▸ SET TASKS:
**1.** In the patent claims on the electro-luminescence display device, quote the part that begins with the words containing "8. The electro-luminescence" and ends with "switching thin film transistor.".
**2.** According to the patent claims on the electro-luminescence display device, what signal switches the second switch?
**3.** Pick up the patent claims on the electro-luminescence display device where they stop and keep writing.

▸ SOURCE EXTRACT:
################
5. The electro-luminescence display device according to claim 3 , wherein the current amplifier and the pre-charger are built into the electro-luminescence panel.

6. The electro-luminescence display device according to claim 1 , wherein the electro-luminescence panel includes: first switching thin film transistor connected to the data line; second switching thin film transistor connected to the scan line; first driving thin film transistor and second driving thin film transistor connected to the second switching thin film transistor; a storage capacitor connected to the second switching thin film transistor; a power line to supply power to the second driving thin film transistor; and a light-emitting cell supplied with the power via the second driving thin film transistor.

7. The electro-luminescence display device according to claim 1 , wherein the first switch is switched in response to the pre-charging signal while the second switch is switched in response to an inverted pre-charging signal having a polarity contrary to the pre-charging signal.

8. The electro-luminescence display device according to claim 7 , wherein, when the pre-charging signal is turned into an ON signal, the amplified current is equal to the pre-charging signal or is equal to a sum of the pre-charging signal with a pixel current flowing in the first switching thin film transistor.

9. The electro-luminescence display device according to claim 1 , wherein W/L dimension ratios of the first to fourth amplifying transistors are set such that currents flowing in the second and third amplifying transistors are larger than a current flowing in the first amplifying transistor and a current flowing in the fourth amplifying transistor is larger than the currents flowing in the second and third amplifying transistors.
################
▸ DATA ENTRIES:
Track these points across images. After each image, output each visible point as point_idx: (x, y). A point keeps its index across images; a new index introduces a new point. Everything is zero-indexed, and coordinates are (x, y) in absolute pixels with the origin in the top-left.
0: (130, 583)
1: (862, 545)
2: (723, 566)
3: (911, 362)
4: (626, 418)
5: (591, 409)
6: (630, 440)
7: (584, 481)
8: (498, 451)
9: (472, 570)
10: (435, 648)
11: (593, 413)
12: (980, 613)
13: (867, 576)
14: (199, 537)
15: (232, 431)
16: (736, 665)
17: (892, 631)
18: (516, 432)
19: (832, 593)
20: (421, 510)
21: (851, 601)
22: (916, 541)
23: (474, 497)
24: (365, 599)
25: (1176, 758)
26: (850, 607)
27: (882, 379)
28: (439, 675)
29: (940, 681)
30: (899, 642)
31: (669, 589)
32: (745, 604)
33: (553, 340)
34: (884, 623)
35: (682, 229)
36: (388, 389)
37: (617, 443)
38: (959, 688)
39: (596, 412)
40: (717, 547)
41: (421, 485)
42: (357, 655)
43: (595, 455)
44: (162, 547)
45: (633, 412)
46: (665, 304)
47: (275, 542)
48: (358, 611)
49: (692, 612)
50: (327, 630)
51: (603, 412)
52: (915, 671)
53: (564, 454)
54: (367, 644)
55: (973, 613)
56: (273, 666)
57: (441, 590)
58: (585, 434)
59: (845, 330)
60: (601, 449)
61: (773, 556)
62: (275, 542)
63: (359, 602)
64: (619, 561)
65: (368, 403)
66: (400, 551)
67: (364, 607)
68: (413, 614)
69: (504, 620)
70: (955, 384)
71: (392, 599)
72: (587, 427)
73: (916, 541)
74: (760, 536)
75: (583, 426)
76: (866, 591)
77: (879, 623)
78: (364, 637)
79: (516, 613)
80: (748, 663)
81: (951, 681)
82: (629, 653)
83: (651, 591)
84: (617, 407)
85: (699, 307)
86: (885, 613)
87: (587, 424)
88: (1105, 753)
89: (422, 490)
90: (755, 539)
################
▸ RESULTS OF THE TASKS:
**1.**
8. The electro-luminescence display device according to claim 7 , wherein, when the pre-charging signal is turned into an ON signal, the amplified current is equal to the pre-charging signal or is equal to a sum of the pre-charging signal with a pixel current flowing in the first switching thin film transistor.

**2.** The second switch is switched in response to an inverted pre-charging signal that has a polarity contrary to the pre-charging signal.

**3.**
10. An electro-luminescence display device comprising: an electro-luminescence panel including a pixel defined by a data line to receive data signals crossing a scan line to receive scan signals; and a current amplifier connected to one terminal of the data line to apply an amplified current made by amplifying an input current prior to an input of the data signals to the data line, wherein the current amplifier includes a current amplifying unit connected to the data line. and a current source connected to the current amplifying unit, wherein the current amplifying unit includes: first amplifying transistor having a first gate electrode, a first source electrode and a first drain electrode; second amplifying transistor having a second gate electrode, a second source electrode and a second drain electrode; third amplifying transistor having a third gate electrode, a third source electrode and a third drain electrode; fourth amplifying transistor having a fourth gate electrode, a fourth source electrode and a fourth drain electrode; fifth amplifying transistor having a fifth gate electrode, a fifth source electrode and a fifth drain electrode; and a first switch, wherein the first and second source electrodes are connected to a high voltage source, the first drain electrode is connected to the first gate electrode, the second gate electrode and the current source; the third source electrode is connected to the second drain electrode and the third to fifth gate electrodes; the third to fifth drain electrodes are connected to a low voltage source; a terminal of the first switch is connected to the fourth drain electrode and the fifth drain electrode; and the fifth source electrode is connected to the data line.

11. The electro-luminescence display device according to claim 10 , wherein the first switch is switched in response to the pre-charging signal.

12. The electro-luminescence display device according to claim 11 , wherein, when the pre-charging signal is turned into an ON signal, the amplified current is equal to a sum of the pre-charging signal with a pixel current flowing in the first switching thin film transistor.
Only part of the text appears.